De filmes não há nada de muito especial, envergonho-me de dizer que ainda não vi o Scorsese; anunciam-se para breve o Lynch e os dois Clint, Clint que de mal-amado pelo establishment crítico há vinte ou trinta anos passou a incensado como o “último dos cineastas clássicos”, cansativo chavão ainda por cima inexacto quando a ele aplicado. Vai-nos valendo a Cinemateca.

O Atlético, antigo e histórico clube da minha Lisboa, eliminou o monstro azul-e-branco e alegrou o país futebolístico, com excepção claro dos derrotados. Sempre gostei do Atlético, ainda me lembro dele na 1ª divisão, e fico feliz que tenha este momento de glória.

Olhem, não me lembro de mais nada para dizer. Fica para a próxima, talvez.

quarta-feira, janeiro 03, 2007

COMER E BEBER EM BORBA, E NÃO SÓ

Passei estes dias de fim de um ano e início de outro em Borba, famosa desde há anos pelos seus vinhos, fama por vezes algo exagerada já que a qualidade nem sempre estava à altura.

Estive num excelente Turismo de Habitação, altamente recomendável, a “Casa do Terreiro do Poço”. Proprietários de grande simpatia, conforto ao mais alto nível, decoração com muito gosto.

A nível gastronómico, tive oportunidade de experimentar dois bons restaurantes. Um, “O Beco”, tem, imagine-se, muito bom peixe e afins, para além de pratos típicos desta região. O outro, “A Talha”, uma antiga adega que mantém bastantes traços ainda desta actividade, nomeadamente as talhas que lhe dão o nome, aposta na cozinha regional com uma execução culinária muito boa e grande variedade de oferta.

Ali perto, em Vila Viçosa, um jantar banal e demasiado caro na Pousada (as Pousadas teimam em não conseguir no plano gastronómico o nível que já vão atingindo na parte hoteleira propriamente dita, e sobretudo teimam em não justificar os preços muito elevados que continuam a praticar nos seus restaurantes). Mas também a descoberta de um grande restaurante, a “Taverna dos Conjurados”, uma cozinha mais uma vez de base regional mas já com outras preocupações de qualidade e criatividade, aliada à extrema simpatia do proprietário, ambiente confortável e uma óptima carta propositadamente apostada nos vinhos da região servidos a copo ou em jarros de meio ou um litro, uma novidade absoluta, creio, a nível nacional (note-se que se trata de vinho engarrafado, só que o proprietário selecciona pessoalmente os vinhos e serve-os desta forma). Um excelente restaurante.

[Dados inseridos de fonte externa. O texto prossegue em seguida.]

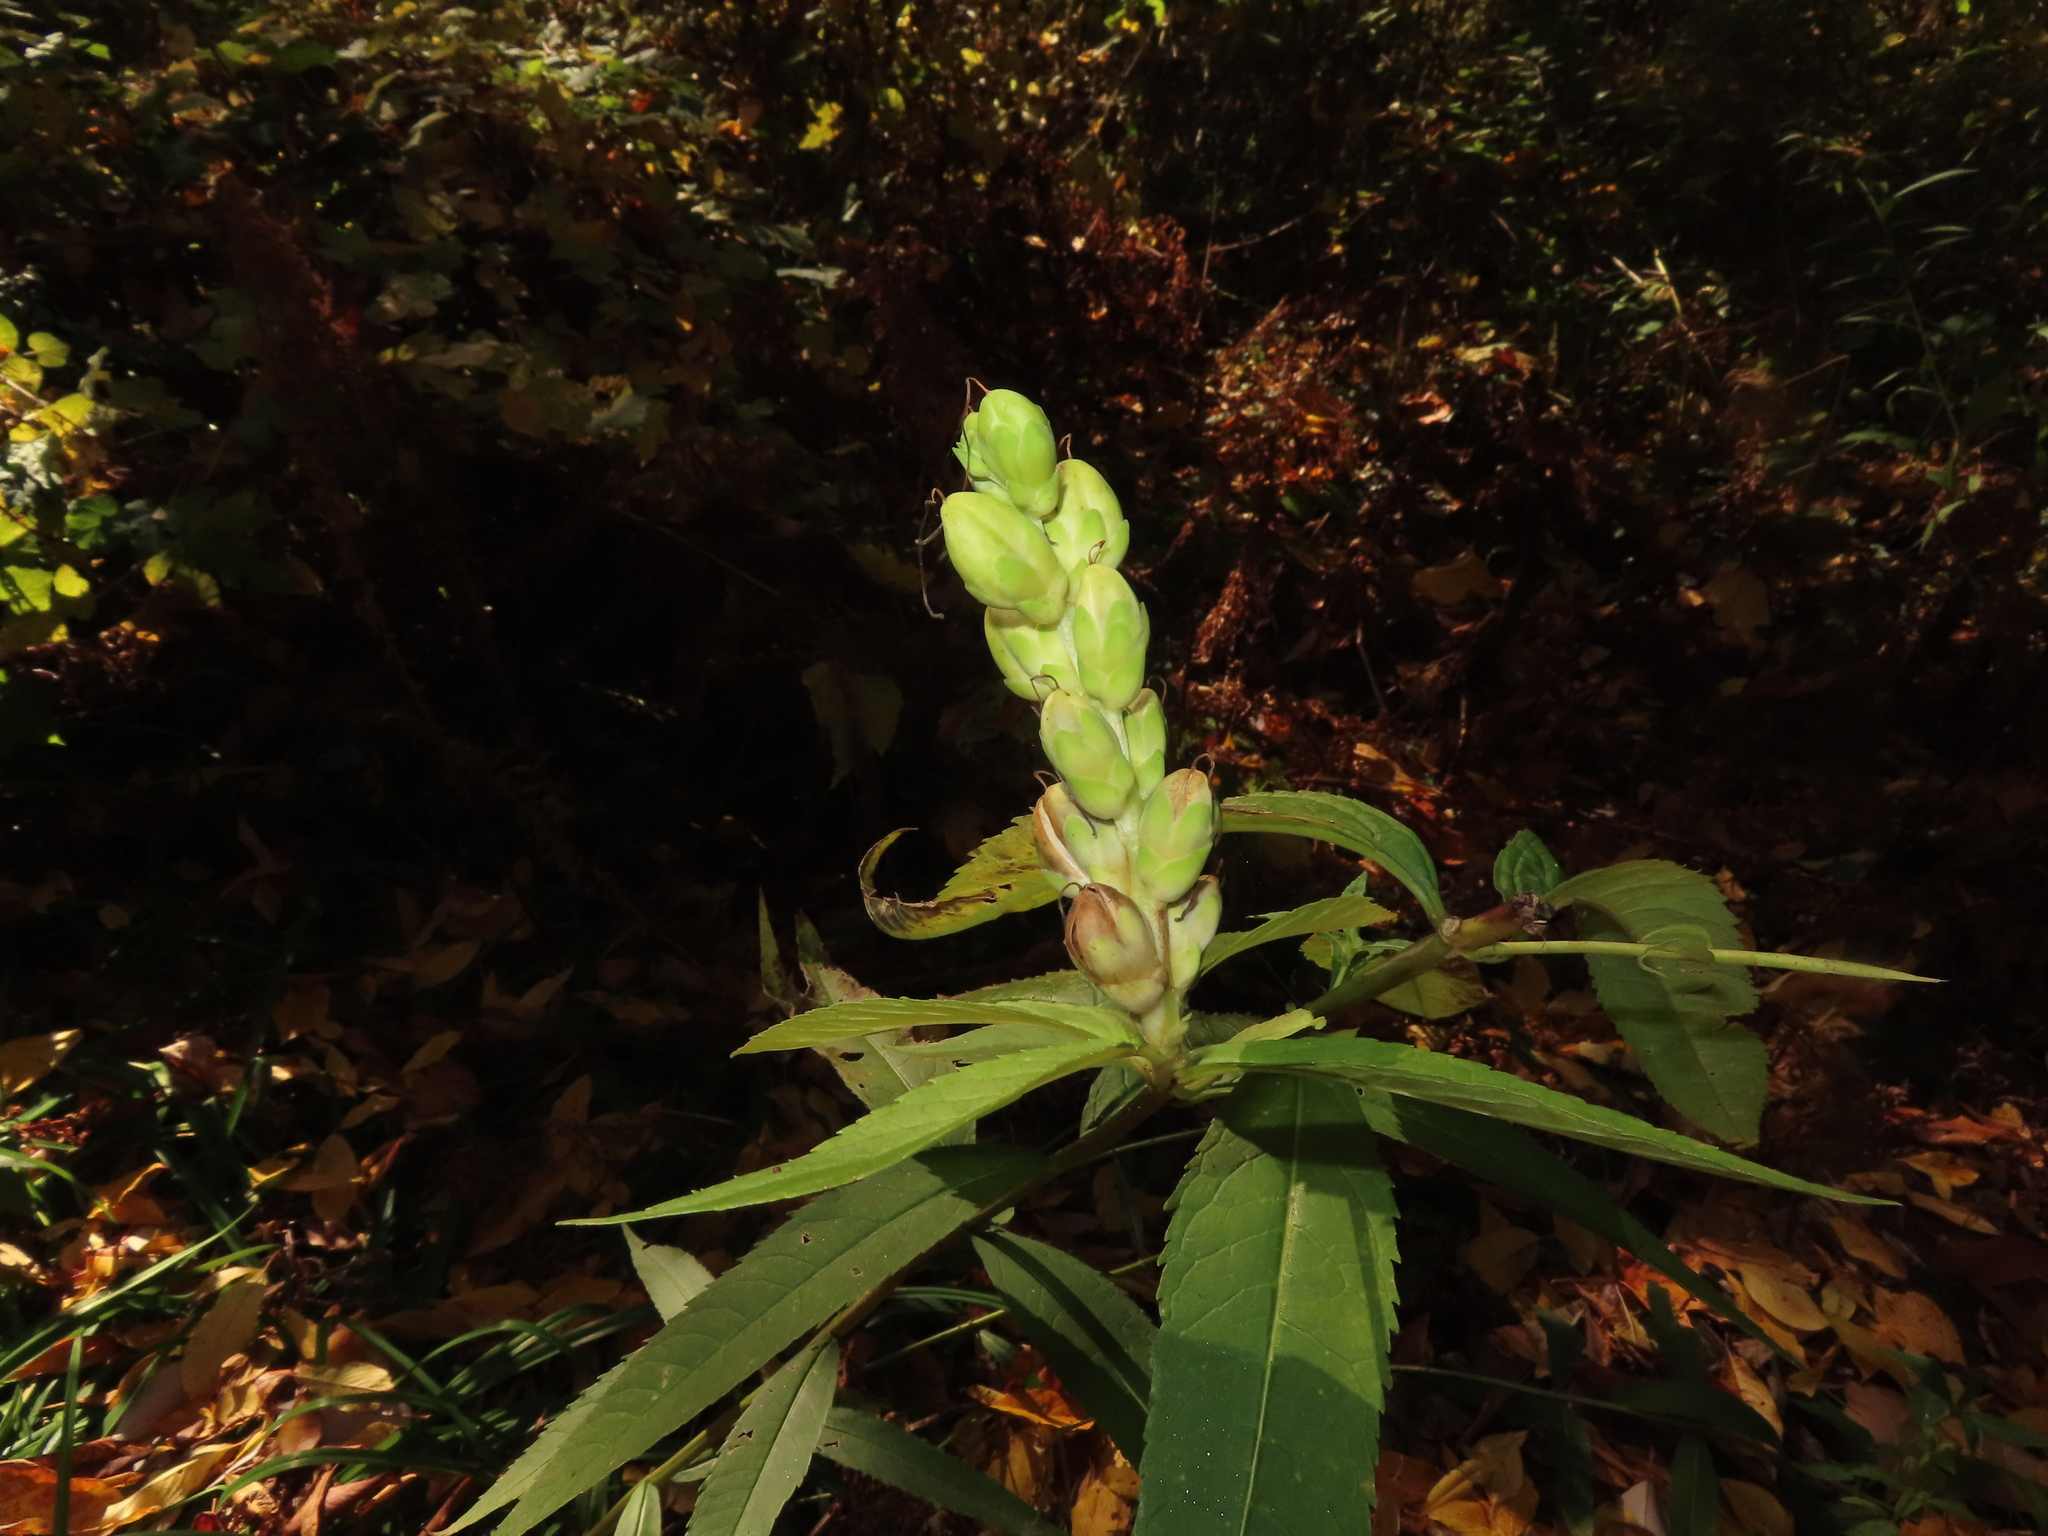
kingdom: Plantae
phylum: Tracheophyta
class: Magnoliopsida
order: Lamiales
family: Plantaginaceae
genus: Chelone
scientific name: Chelone glabra
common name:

Quanto aos vinhos, saliento o muito bom trabalho que está a ser feito pela Adega Cooperativa, com bons vinhos a excelentes preços. Já a produção da Sovibor para o mesmo nível de preços me pareceu de menor qualidade. Não bebi o suficiente dos muitos produtores particulares para poder ter uma opinião fundamentada, mas à partida há um nome a fixar: Ana Vieira Pinto.

No regresso, uma nota final para o restaurante em Vendas Novas que serve uma novíssima unidade hoteleira, por trás da Escola Prática de Artilharia. Um hotel de decoração cuidada, trabalho de arquitectos e decoradores, a sala do restaurante na mesma linha, cozinha criativa e de qualidade. Vale a pena a deslocação.

Foi pois um promissor começo de ano em terras alentejanas.